New York, NY, November 3, 1999 … The Anti-Defamation League (ADL) today welcomed the verdict in the trial of Aaron McKinney, who was found guilty by a Laramie, Wyo. jury of second-degree murder and felony murder in the brutal slaying of gay college student Matthew Shepard.

"This judgment sends a powerful message that people who act out their hate against others because of their race, religion or sexual orientation will find no leniency in the courts," said Abraham H. Foxman, ADL National Director. "We commend the prosecution team, and we are gratified that the jury handed down a verdict reflecting the heinous nature of this crime."
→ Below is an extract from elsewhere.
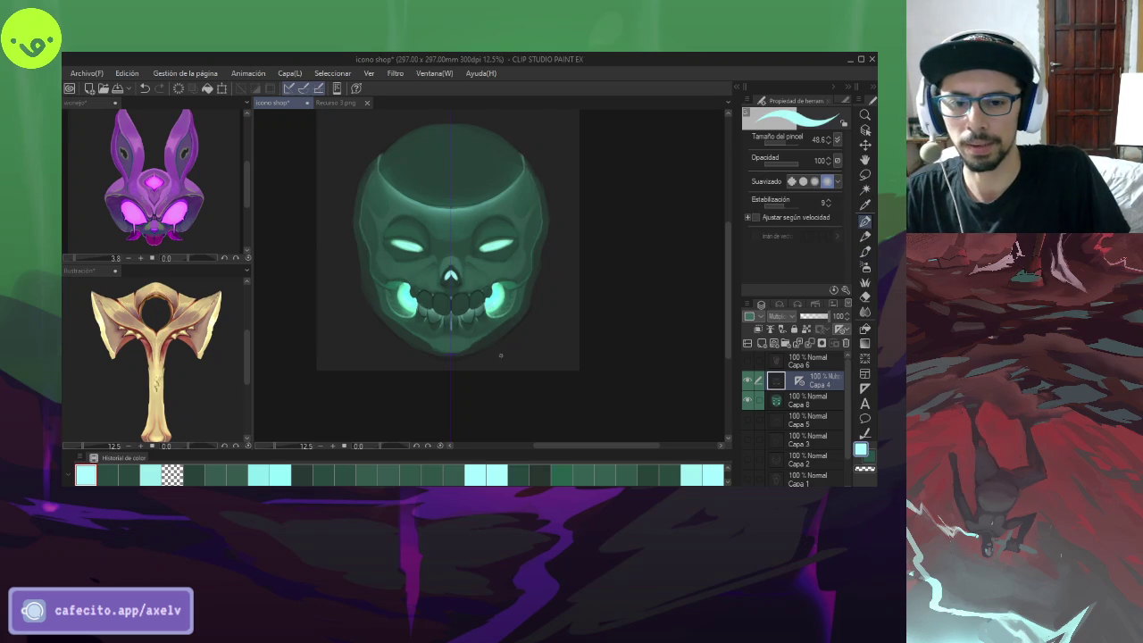
key("c")
left_click_drag(480, 363, 482, 356)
The jury found McKinney, 22, guilty of felony murder and two counts of second-degree murder. He also was convicted on charges of aggravated robbery and kidnapping. McKinney’s accomplice, Russell Henderson, previously pleaded guilty to murder and kidnapping charges.

Mr. Foxman commended the judge’s decision to reject the defense’s attempt to explain McKinney’s actions as a manifestation of so-called "gay panic," saying the defense theory was "a weak excuse for someone who acted without compassion in violently bludgeoning an innocent victim."

While applauding the McKinney verdict, Mr. Foxman noted, "This crime should underscore for legislators in Wyoming and around the country the risks we face when hate erupts in criminal conduct. Not every hate crime will carry with it a death sentence, and yet we should take all hate crimes seriously, not just the high profile ones. Hate crimes warrant tough penalties not only because they impact on broad communities, but also because such penalties have the potential to deter bigots from committing more serious crimes down the road."

The League has urged legislators in Wyoming to pass a hate crimes law based on model ADL legislation that would provide enhanced penalties for lesser crimes motivated by bias. To date, 40 states have enacted tough hate crimes laws, many based on the ADL model.

The Anti-Defamation League, founded in 1913, is the world's leading organization fighting anti-Semitism through programs and services that counteract hatred, prejudice and bigotry.